[[ DATA UNDER STUDY, beginning ]]

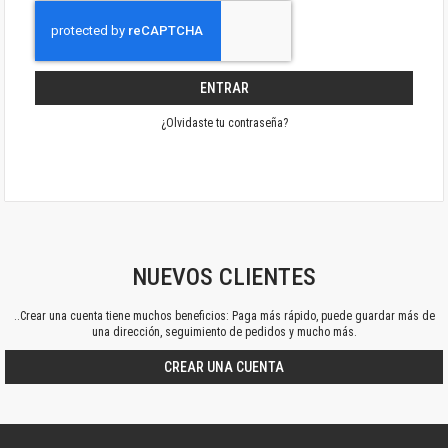
ENTRAR
¿Olvidaste tu contraseña?
NUEVOS CLIENTES
..Crear una cuenta tiene muchos beneficios: Paga más rápido, puede guardar más de
una dirección, seguimiento de pedidos y mucho más.
CREAR UNA CUENTA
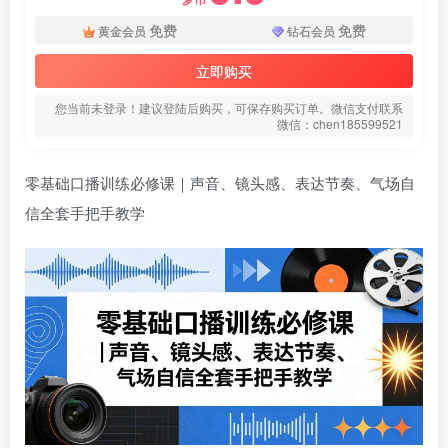
免费
免费
黄金会员
钻石会员
立即购买
您当前未登录！建议登陆后购买，可保存购买订单。微信支付联系
微信：chen185599521
零基础口播训练必修课｜声音、镜头感、表达节奏、气场自
扫码登录即表示同意
用户协议
、
隐私声明
信全套手把手教学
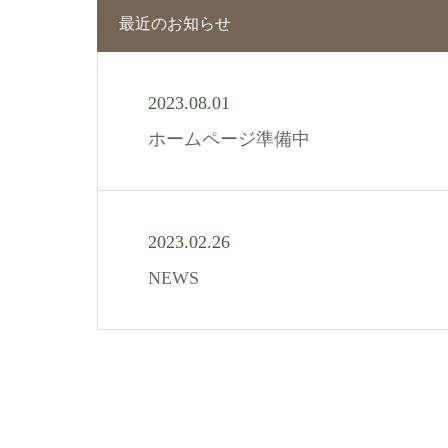
最近のお知らせ
2023.08.01
ホームページ準備中
2023.02.26
NEWS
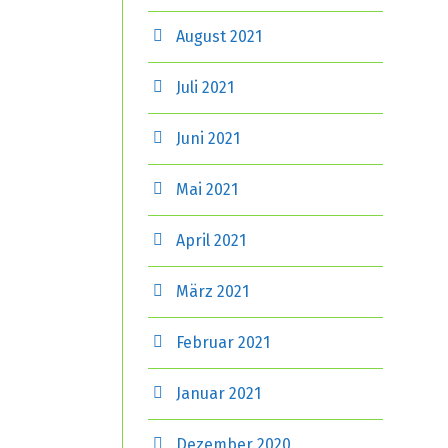
August 2021
Juli 2021
Juni 2021
Mai 2021
April 2021
März 2021
Februar 2021
Januar 2021
Dezember 2020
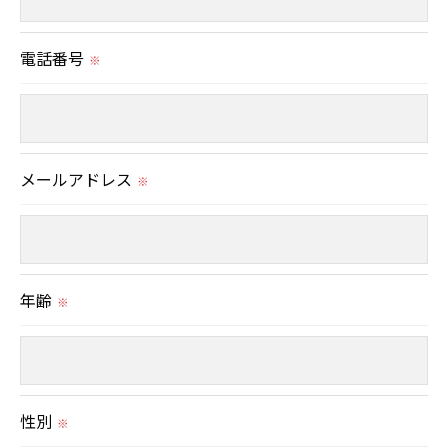
当社では、お客様の個人情報の開示･訂正･削除・利
用停止の手続を定めさせて頂いております。
電話番号
※
ご本人である事を確認のうえ、対応させて頂きま
す。
個人情報の開示･訂正･削除・利用停止の具体的手続
きにつきましては、お電話でお問合せ下さい。
メールアドレス
※
年齢
※
性別
※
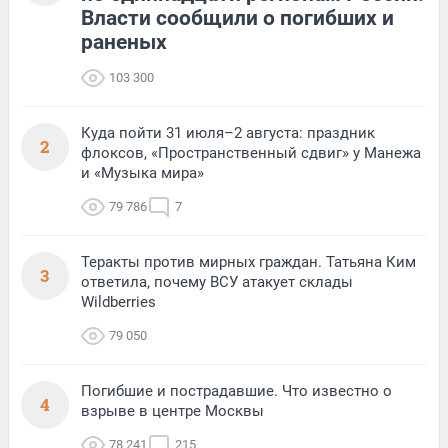
Власти сообщили о погибших и
раненых
103 300
Куда пойти 31 июля–2 августа: праздник
2
флоксов, «Пространственный сдвиг» у Манежа
и «Музыка мира»
79 786
7
Теракты против мирных граждан. Татьяна Ким
3
ответила, почему ВСУ атакует склады
Wildberries
79 050
Погибшие и пострадавшие. Что известно о
4
взрыве в центре Москвы
78 241
215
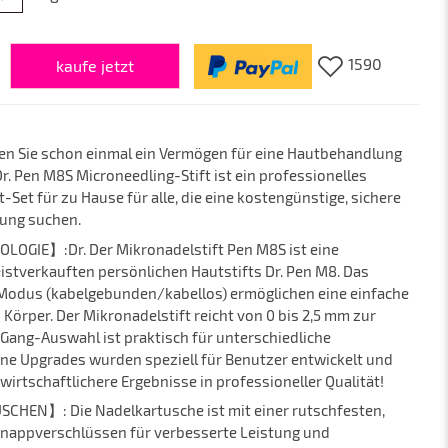
1590
kaufe jetzt
 Sie schon einmal ein Vermögen für eine Hautbehandlung
. Pen M8S Microneedling-Stift ist ein professionelles
-Set für zu Hause für alle, die eine kostengünstige, sichere
lung suchen.
GIE】:Dr. Der Mikronadelstift Pen M8S ist eine
istverkauften persönlichen Hautstifts Dr. Pen M8. Das
-Modus (kabelgebunden/kabellos) ermöglichen eine einfache
örper. Der Mikronadelstift reicht von 0 bis 2,5 mm zur
ang-Auswahl ist praktisch für unterschiedliche
ne Upgrades wurden speziell für Benutzer entwickelt und
wirtschaftlichere Ergebnisse in professioneller Qualität!
HEN】: Die Nadelkartusche ist mit einer rutschfesten,
chnappverschlüssen für verbesserte Leistung und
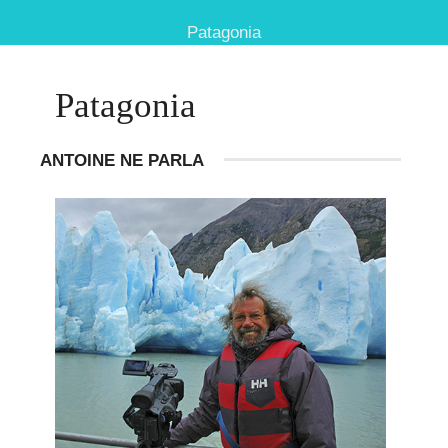
Patagonia
Patagonia
ANTOINE NE PARLA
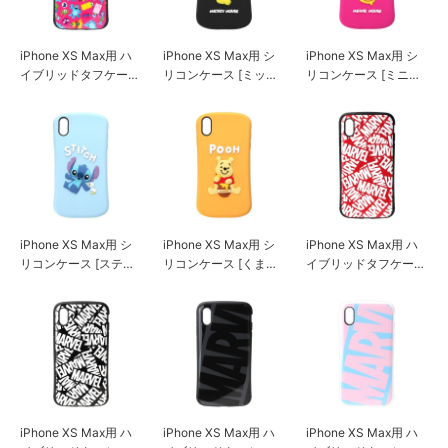
iPhone XS Max用 ハ
iPhone XS Max用 シ
iPhone XS Max用 シ
イブリッドタフケース
リコンケース [ミッキ
リコンケース [ミニー
[モンスターズ・イン
ーマウス]
マウス]
ク/ピンク]
iPhone XS Max用 シ
iPhone XS Max用 シ
iPhone XS Max用 ハ
リコンケース [スティ
リコンケース [くまの
イブリッドタフケース
ッチ]
プーさん]
[ロゴ/レッド]
iPhone XS Max用 ハ
iPhone XS Max用 ハ
iPhone XS Max用 ハ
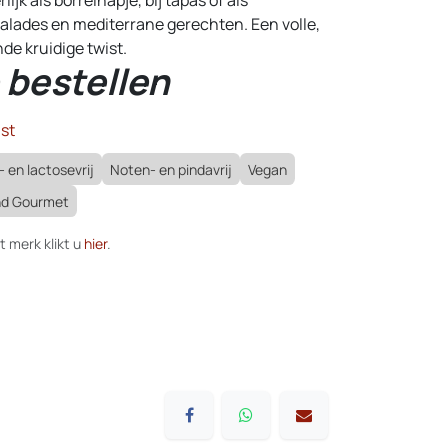
alades en mediterrane gerechten. Een volle,
de kruidige twist.
 bestellen
st
- en lactosevrij
Noten- en pindavrij
Vegan
and Gourmet
t merk klikt u
hier
.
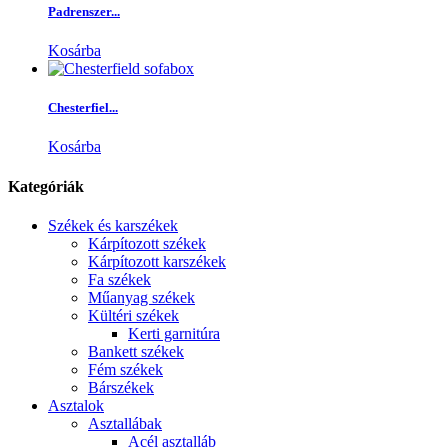
Padrenszer...
Kosárba
Chesterfiel...
Kosárba
Kategóriák
Székek és karszékek
Kárpítozott székek
Kárpítozott karszékek
Fa székek
Műanyag székek
Kültéri székek
Kerti garnitúra
Bankett székek
Fém székek
Bárszékek
Asztalok
Asztallábak
Acél asztalláb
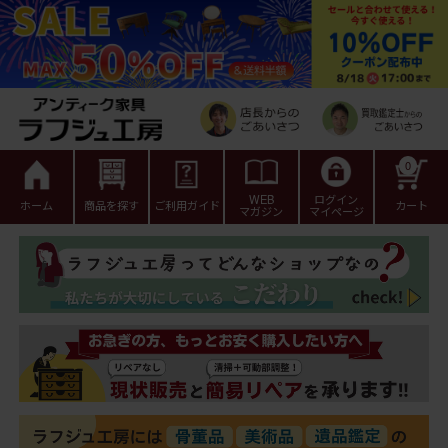
0
WEB
ログイン
ホーム
商品を探す
ご利用ガイド
カート
マガジン
マイページ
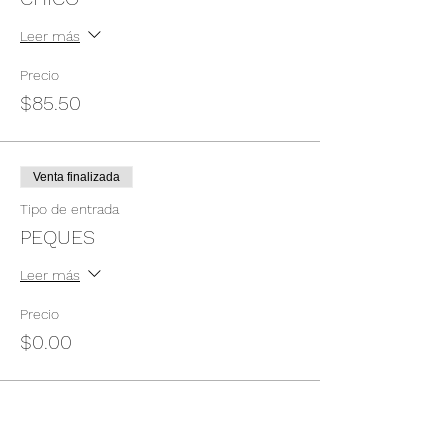
Leer más
Precio
$85.50
Venta finalizada
Tipo de entrada
PEQUES
Leer más
Precio
$0.00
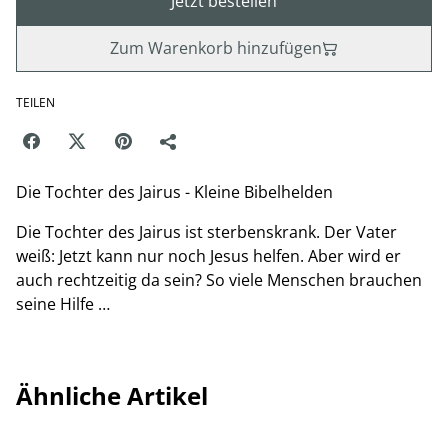
Jetzt bestellen
Zum Warenkorb hinzufügen
TEILEN
Die Tochter des Jairus - Kleine Bibelhelden
Die Tochter des Jairus ist sterbenskrank. Der Vater
weiß: Jetzt kann nur noch Jesus helfen. Aber wird er
auch rechtzeitig da sein? So viele Menschen brauchen
seine Hilfe …
Ähnliche Artikel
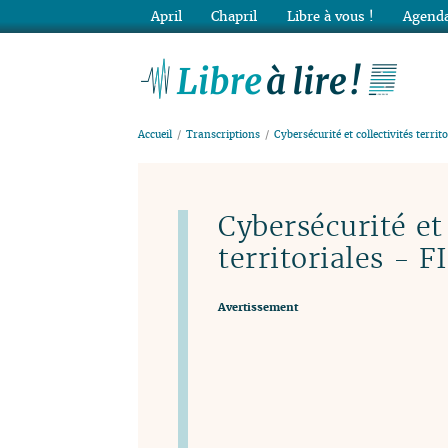
April
Chapril
Libre à vous !
Agenda
Lib
Accueil
Transcriptions
Cybersécurité et collectivités territ
Cybersécurité et 
territoriales - F
Avertissement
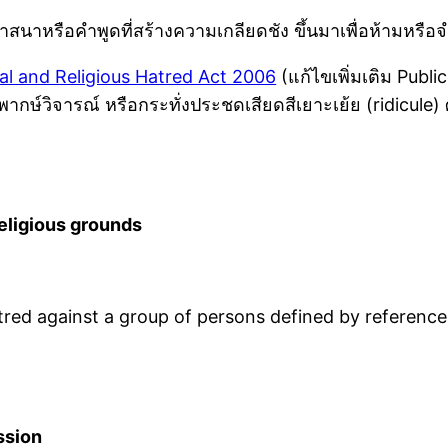
นศาสนาหรือคำพูดที่สร้างความเกลียดชัง ขึ้นมาเพื่อห้ามหร
al and Religious Hatred Act 2006
(แก้ไขเพิ่มเติม Publi
ากษ์วิจารณ์ หรือกระทั่งประชดเสียดสีเยาะเย้ย (ridicule) ศ
eligious grounds
tred against a group of persons defined by reference to
ssion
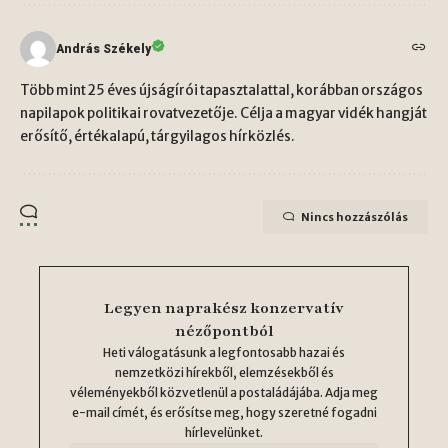
András Székely
Több mint 25 éves újságírói tapasztalattal, korábban országos
napilapok politikai rovatvezetője. Célja a magyar vidék hangját
erősítő, értékalapú, tárgyilagos hírközlés.
Nincs hozzászólás
Legyen naprakész konzervatív
nézőpontból
Heti válogatásunk a legfontosabb hazai és
nemzetközi hírekből, elemzésekből és
véleményekből közvetlenül a postaládájába. Adja meg
e-mail címét, és erősítse meg, hogy szeretné fogadni
hírlevelünket.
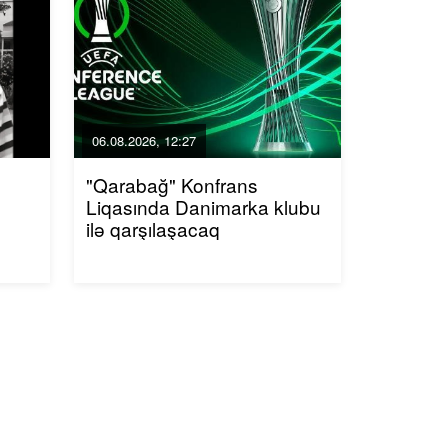
06.08.2026, 12:27
"Qarabağ" Konfrans
Liqasında Danimarka klubu
ilə qarşılaşacaq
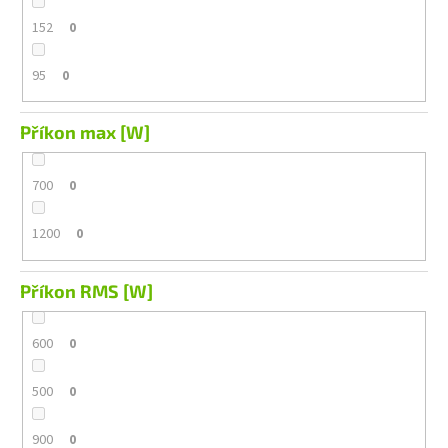
152
0
95
0
Příkon max [W]
700
0
1200
0
Příkon RMS [W]
600
0
500
0
900
0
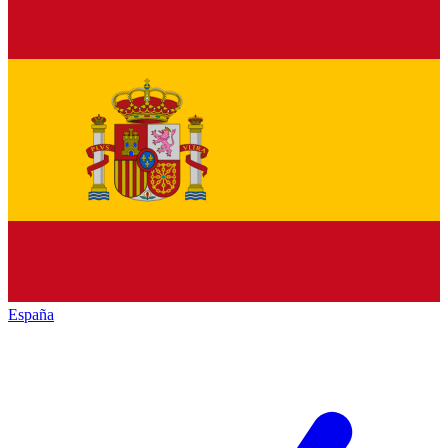
España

[[ DATA UNDER STUDY, end ]]

• [ASSIGNMENT]:
Go over the listing above and return each line with "Jairus".

• [RESPONSE BELOW]:
Die Tochter des Jairus - Kleine Bibelhelden
Die Tochter des Jairus ist sterbenskrank. Der Vater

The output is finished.